During and after various surgical procedures and while recovering from injury, pressure application must be limited at the injured and/or surgical site. It is often inconvenient and difficult to limit the application of pressure. This is particularly true following cosmetic enhancement surgeries, such as, for example, body mass augmentations such as buttocks augmentation, breast enhancement, breast reconstruction, and facial reconstruction.

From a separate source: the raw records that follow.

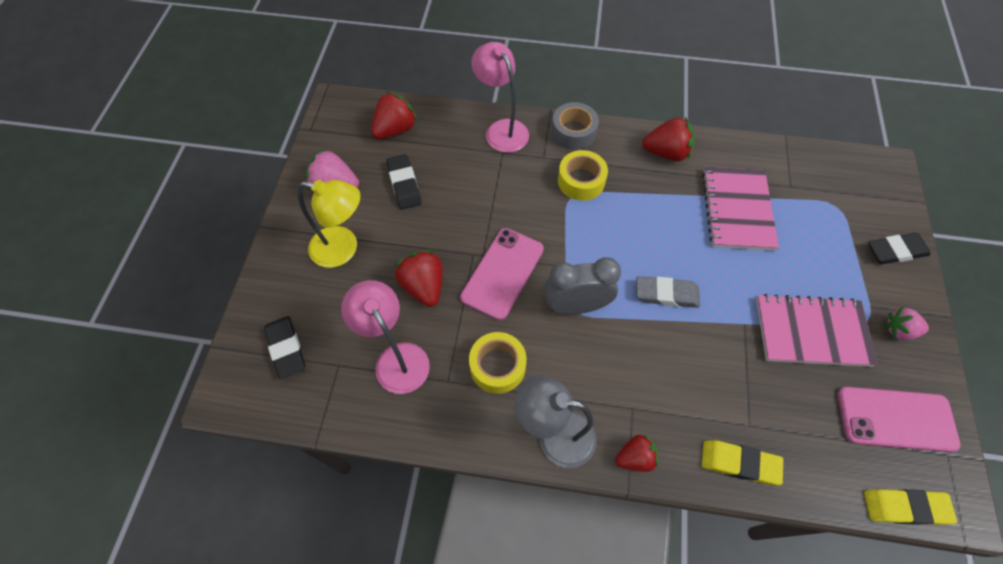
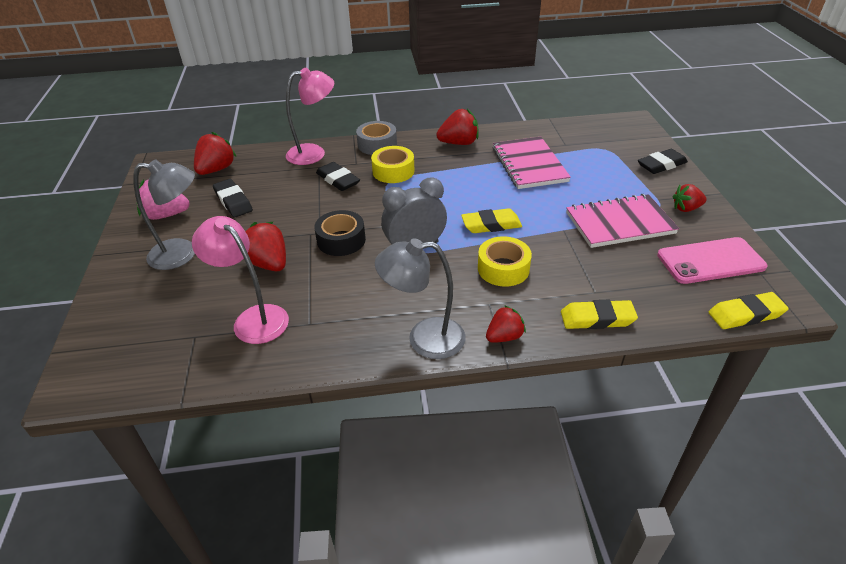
camera: 15 degrees left, 20 degrees down
black eraser [264,316,305,379] -> black eraser moved to [316,162,360,191]
yellow lamp [298,180,360,268] -> grey lamp [133,159,195,270]
pink phone [460,228,544,320] -> black tape [314,210,366,256]
yellow tape [469,332,527,394] -> yellow tape moved to [478,236,532,287]
pink lamp [471,42,529,153] -> pink lamp turned 120 degrees clockwise [286,68,334,165]
grey eraser [637,276,700,308] -> yellow eraser [461,208,522,233]
pink strawberry [885,307,929,341] -> red strawberry [673,184,707,212]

Body mass augmentation such as buttocks augmentation is a procedure of growing popularity. Whether a result of rapid and substantial weight loss following, for example, bariatric surgery, or due to genetics or increasing age, many individuals are unhappy with the firmness and shape of bodily features such as their buttocks. A body's fat, muscles, and other soft tissues can diminish following dramatic weight loss or during the aging process, affecting the body's appearance. For example, the body's buttocks may flatten, spread, and/or sag. Such characteristics are treated during buttocks augmentation through insertion of an implant, such as a silicone implant, or injection of autologous fat into the desired area. In procedures utilizing autologous fat, an individual's fat is removed from a location of accumulated fat, such as from the abdomen, thighs, arms, back, or above the hips via a syringe or liposuction techniques; the fat is then processed and injected into the desired area of augmentation.
Following such a procedure, there is a significant risk that application of pressure on or about the area of enhancement will lead to reconfiguration of the implanted mass, leading to a cosmetically unacceptable result. Accordingly, the patient is advised to avoid applying pressure onto the area of enhancement for at least three weeks. Some patients may be instructed to avoid such pressure application for as many as three months or more. Currently, little exists to help patients comply with these instructions. During this recovery time, back sleepers may have to sleep on their stomach or sides. Patients are often cautioned to avoid sitting altogether.
If a patient does not adhere to these instructions, the consequences can be severe. As noted above, if sufficient pressure is applied to an augmented site for a long enough period, a displacement of the injected fat will occur, leading to flattening or other undesirable reshaping of the augmented area. Additionally, prolonged pressure application is believed to increase a body's reabsorption of the injected fat, thus reducing the effectiveness of the procedure and the size of a patient's augmented body part.